───── SUPPLIED DATA

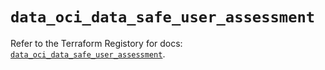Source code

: # `data_oci_data_safe_user_assessment`

Refer to the Terraform Registory for docs: [`data_oci_data_safe_user_assessment`](https://registry.terraform.io/providers/oracle/oci/6.18.0/docs/data-sources/data_safe_user_assessment).
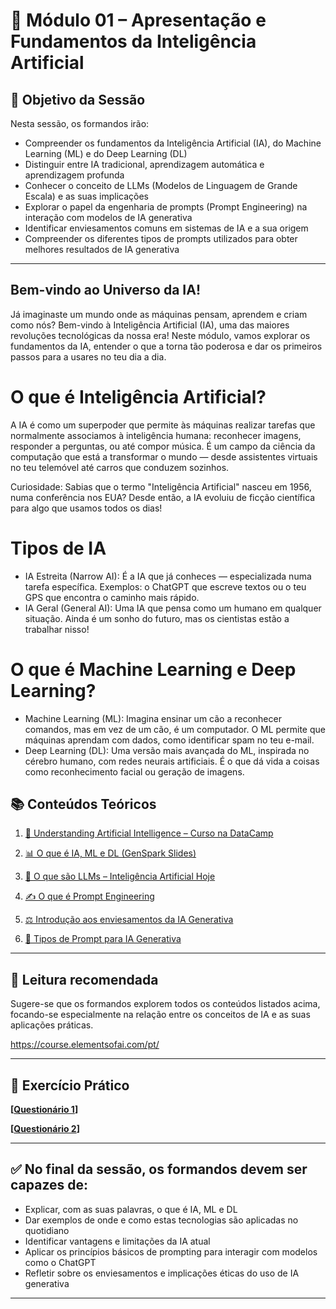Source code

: # 📘 Módulo 01 – Apresentação e Fundamentos da Inteligência Artificial

## 🎯 Objetivo da Sessão

Nesta sessão, os formandos irão:

- Compreender os fundamentos da Inteligência Artificial (IA), do Machine Learning (ML) e do Deep Learning (DL)
- Distinguir entre IA tradicional, aprendizagem automática e aprendizagem profunda
- Conhecer o conceito de LLMs (Modelos de Linguagem de Grande Escala) e as suas implicações
- Explorar o papel da engenharia de prompts (Prompt Engineering) na interação com modelos de IA generativa
- Identificar enviesamentos comuns em sistemas de IA e a sua origem
- Compreender os diferentes tipos de prompts utilizados para obter melhores resultados de IA generativa

---

## Bem-vindo ao Universo da IA!

Já imaginaste um mundo onde as máquinas pensam, aprendem e criam como nós? Bem-vindo à Inteligência Artificial (IA), uma das maiores revoluções tecnológicas da nossa era! Neste módulo, vamos explorar os fundamentos da IA, entender o que a torna tão poderosa e dar os primeiros passos para a usares no teu dia a dia.

# O que é Inteligência Artificial?

A IA é como um superpoder que permite às máquinas realizar tarefas que normalmente associamos à inteligência humana: reconhecer imagens, responder a perguntas, ou até compor música. É um campo da ciência da computação que está a transformar o mundo — desde assistentes virtuais no teu telemóvel até carros que conduzem sozinhos.

Curiosidade: Sabias que o termo "Inteligência Artificial" nasceu em 1956, numa conferência nos EUA? Desde então, a IA evoluiu de ficção científica para algo que usamos todos os dias!

# Tipos de IA

- IA Estreita (Narrow AI): É a IA que já conheces — especializada numa tarefa específica. Exemplos: o ChatGPT que escreve textos ou o teu GPS que encontra o caminho mais rápido.
- IA Geral (General AI): Uma IA que pensa como um humano em qualquer situação. Ainda é um sonho do futuro, mas os cientistas estão a trabalhar nisso!

# O que é Machine Learning e Deep Learning?

- Machine Learning (ML): Imagina ensinar um cão a reconhecer comandos, mas em vez de um cão, é um computador. O ML permite que máquinas aprendam com dados, como identificar spam no teu e-mail.
- Deep Learning (DL): Uma versão mais avançada do ML, inspirada no cérebro humano, com redes neurais artificiais. É o que dá vida a coisas como reconhecimento facial ou geração de imagens.

## 📚 Conteúdos Teóricos

1. <a href="https://app.datacamp.com/learn/courses/understanding-artificial-intelligence" target="_blank">📘 Understanding Artificial Intelligence – Curso na DataCamp</a>

2. <a href="https://www.genspark.ai/slides?project_id=ca77b70e-b768-4923-88c3-f52256f3c63e" target="_blank">📊 O que é IA, ML e DL (GenSpark Slides)</a>

3. <a href="https://inteligenciaartificialhoje.pt/o-que-sao-os-llms/" target="_blank">🧠 O que são LLMs – Inteligência Artificial Hoje</a>

4. <a href="https://inteligenciaartificialhoje.pt/o-que-e-o-prompt-engineering/" target="_blank">✍️ O que é Prompt Engineering</a>

5. <a href="https://inteligenciaartificialhoje.pt/introducao-aos-enviesamentos-em-ia-generativa/" target="_blank">⚖️ Introdução aos enviesamentos da IA Generativa</a>

6. <a href="https://inteligenciaartificialhoje.pt/os-tipos-de-prompt-para-a-ia-generativa/" target="_blank">🧾 Tipos de Prompt para IA Generativa</a>

---

## 📖 Leitura recomendada

Sugere-se que os formandos explorem todos os conteúdos listados acima, focando-se especialmente na relação entre os conceitos de IA e as suas aplicações práticas.

https://course.elementsofai.com/pt/

---

## 📝 Exercício Prático

**[[Questionário 1](https://g.co/gemini/share/cd83f8bd746e)]**

**[[Questionário 2](https://hedpavlo.gensparkspace.com/)]**

---

## ✅ No final da sessão, os formandos devem ser capazes de:

- Explicar, com as suas palavras, o que é IA, ML e DL
- Dar exemplos de onde e como estas tecnologias são aplicadas no quotidiano
- Identificar vantagens e limitações da IA atual
- Aplicar os princípios básicos de prompting para interagir com modelos como o ChatGPT
- Refletir sobre os enviesamentos e implicações éticas do uso de IA generativa

---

──────────

> _YOUR ASSIGNMENT_
If a picture appears among the entries, omit it and reproduce everything else exactly.

> _RESPONSE FOR THIS EXERCISE_
Source code

: # `data_oci_data_safe_user_assessment`

Refer to the Terraform Registory for docs: [`data_oci_data_safe_user_assessment`](https://registry.terraform.io/providers/oracle/oci/6.18.0/docs/data-sources/data_safe_user_assessment).
Source code

: # 📘 Módulo 01 – Apresentação e Fundamentos da Inteligência Artificial

## 🎯 Objetivo da Sessão

Nesta sessão, os formandos irão:

- Compreender os fundamentos da Inteligência Artificial (IA), do Machine Learning (ML) e do Deep Learning (DL)
- Distinguir entre IA tradicional, aprendizagem automática e aprendizagem profunda
- Conhecer o conceito de LLMs (Modelos de Linguagem de Grande Escala) e as suas implicações
- Explorar o papel da engenharia de prompts (Prompt Engineering) na interação com modelos de IA generativa
- Identificar enviesamentos comuns em sistemas de IA e a sua origem
- Compreender os diferentes tipos de prompts utilizados para obter melhores resultados de IA generativa

---

## Bem-vindo ao Universo da IA!

Já imaginaste um mundo onde as máquinas pensam, aprendem e criam como nós? Bem-vindo à Inteligência Artificial (IA), uma das maiores revoluções tecnológicas da nossa era! Neste módulo, vamos explorar os fundamentos da IA, entender o que a torna tão poderosa e dar os primeiros passos para a usares no teu dia a dia.

# O que é Inteligência Artificial?

A IA é como um superpoder que permite às máquinas realizar tarefas que normalmente associamos à inteligência humana: reconhecer imagens, responder a perguntas, ou até compor música. É um campo da ciência da computação que está a transformar o mundo — desde assistentes virtuais no teu telemóvel até carros que conduzem sozinhos.

Curiosidade: Sabias que o termo "Inteligência Artificial" nasceu em 1956, numa conferência nos EUA? Desde então, a IA evoluiu de ficção científica para algo que usamos todos os dias!

# Tipos de IA

- IA Estreita (Narrow AI): É a IA que já conheces — especializada numa tarefa específica. Exemplos: o ChatGPT que escreve textos ou o teu GPS que encontra o caminho mais rápido.
- IA Geral (General AI): Uma IA que pensa como um humano em qualquer situação. Ainda é um sonho do futuro, mas os cientistas estão a trabalhar nisso!

# O que é Machine Learning e Deep Learning?

- Machine Learning (ML): Imagina ensinar um cão a reconhecer comandos, mas em vez de um cão, é um computador. O ML permite que máquinas aprendam com dados, como identificar spam no teu e-mail.
- Deep Learning (DL): Uma versão mais avançada do ML, inspirada no cérebro humano, com redes neurais artificiais. É o que dá vida a coisas como reconhecimento facial ou geração de imagens.

## 📚 Conteúdos Teóricos

1. <a href="https://app.datacamp.com/learn/courses/understanding-artificial-intelligence" target="_blank">📘 Understanding Artificial Intelligence – Curso na DataCamp</a>

2. <a href="https://www.genspark.ai/slides?project_id=ca77b70e-b768-4923-88c3-f52256f3c63e" target="_blank">📊 O que é IA, ML e DL (GenSpark Slides)</a>

3. <a href="https://inteligenciaartificialhoje.pt/o-que-sao-os-llms/" target="_blank">🧠 O que são LLMs – Inteligência Artificial Hoje</a>

4. <a href="https://inteligenciaartificialhoje.pt/o-que-e-o-prompt-engineering/" target="_blank">✍️ O que é Prompt Engineering</a>

5. <a href="https://inteligenciaartificialhoje.pt/introducao-aos-enviesamentos-em-ia-generativa/" target="_blank">⚖️ Introdução aos enviesamentos da IA Generativa</a>

6. <a href="https://inteligenciaartificialhoje.pt/os-tipos-de-prompt-para-a-ia-generativa/" target="_blank">🧾 Tipos de Prompt para IA Generativa</a>

---

## 📖 Leitura recomendada

Sugere-se que os formandos explorem todos os conteúdos listados acima, focando-se especialmente na relação entre os conceitos de IA e as suas aplicações práticas.

https://course.elementsofai.com/pt/

---

## 📝 Exercício Prático

**[[Questionário 1](https://g.co/gemini/share/cd83f8bd746e)]**

**[[Questionário 2](https://hedpavlo.gensparkspace.com/)]**

---

## ✅ No final da sessão, os formandos devem ser capazes de:

- Explicar, com as suas palavras, o que é IA, ML e DL
- Dar exemplos de onde e como estas tecnologias são aplicadas no quotidiano
- Identificar vantagens e limitações da IA atual
- Aplicar os princípios básicos de prompting para interagir com modelos como o ChatGPT
- Refletir sobre os enviesamentos e implicações éticas do uso de IA generativa

---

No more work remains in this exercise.